Tudo encurrala você a dedicar ao máximo as suas horas com uma finalidade bem clara: ganhar dinheiro.
A mentira por trás do “trabalhe com o que ama”
Uma olhada rápida pelo Instagram ou Youtube e vemos inúmeros anúncios, vídeos e posts sobre uma coisa: como transformar seu hobby em uma atividade lucrativa.
Sabemos bem que “faça o que você ama” está em todo lugar. É o conselho na ponta da língua quando você manifesta alguma dúvida sobre sua carreira.
Todo mundo já ouviu aquela máxima que se atribui ao Confúcio de que se você trabalhar com o que ama, não vai precisar trabalhar um dia sequer na sua vida.
Mas quando levamos isso como receita de felicidade, acabamos ignorando alguns detalhes sobre como as experiências se dão.
Não existe nenhum fenômeno que permanece prazeroso com a repetição diária. Por mais que você ame aquilo mais do que tudo, ficar exposto ao mesmo estímulo traz um tédio profundo e dolorido.

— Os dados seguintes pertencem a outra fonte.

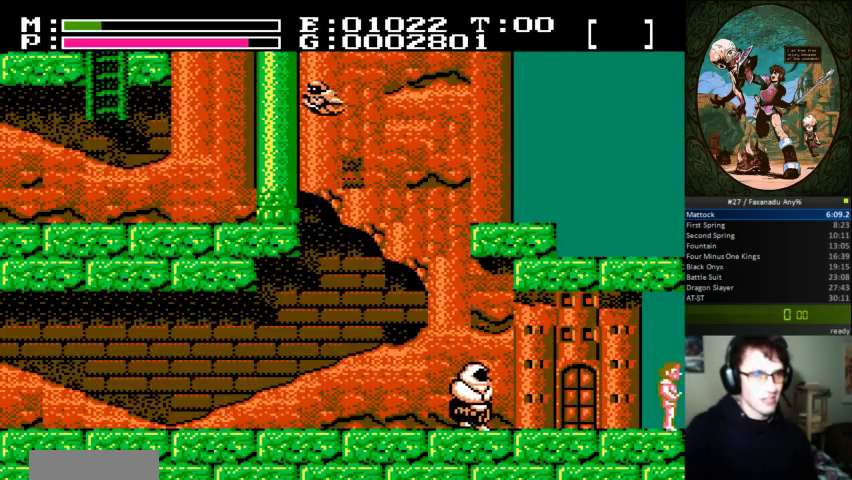
{"dt_ms": 500, "buttons": ["DPAD_RIGHT"], "events": []}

Claro, podemos fazer um esforço pra tentar diversificar aquela atividade e torná-la um pouco mais tolerável. Mas o senso de prazer e leveza que levam à diversão simplesmente desaparecem quando percebemos que temos muito a perder, quando nossa própria identidade e sustento estão atrelados à continuidade daquela atividade.
Uma das características mais marcantes da forma como o nosso sistema de trabalho é estruturado, é justamente a falta de opção. Por mais que o trabalho seja tomado como um avanço em relação à escravidão, na realidade, não estamos muito longe dela. A esmagadora maioria de nós precisa trabalhar e não pode se dar ao luxo de parar, sob o risco de não ter comida na mesa.
Quando pegamos uma atividade prazerosa e transformamos num trabalho, adicionamos todo esse peso, tiramos a possibilidade de escolha. Fazer algo que você gosta como e quando você quer é uma coisa. Ser obrigado a levantar pra fazer algo quando você não está mais tão a fim é outra totalmente diferente.
O que era uma paixão se transforma numa prisão.
Indo um pouco mais além, ignoramos que a internet de hoje funciona na base da construção de storytelling para gerar engajamento. Então, basicamente qualquer história que a gente escuta é exatamente isso: uma narrativa construída para gerar algum impacto emocional com o objetivo de te fazer comprar algo.
Outro ponto é o de que uma vez que as histórias que engajam seguem um certo padrão modulado pelos algoritmos, a repetição dessas histórias fazem termos uma impressão de que a exceção é a regra.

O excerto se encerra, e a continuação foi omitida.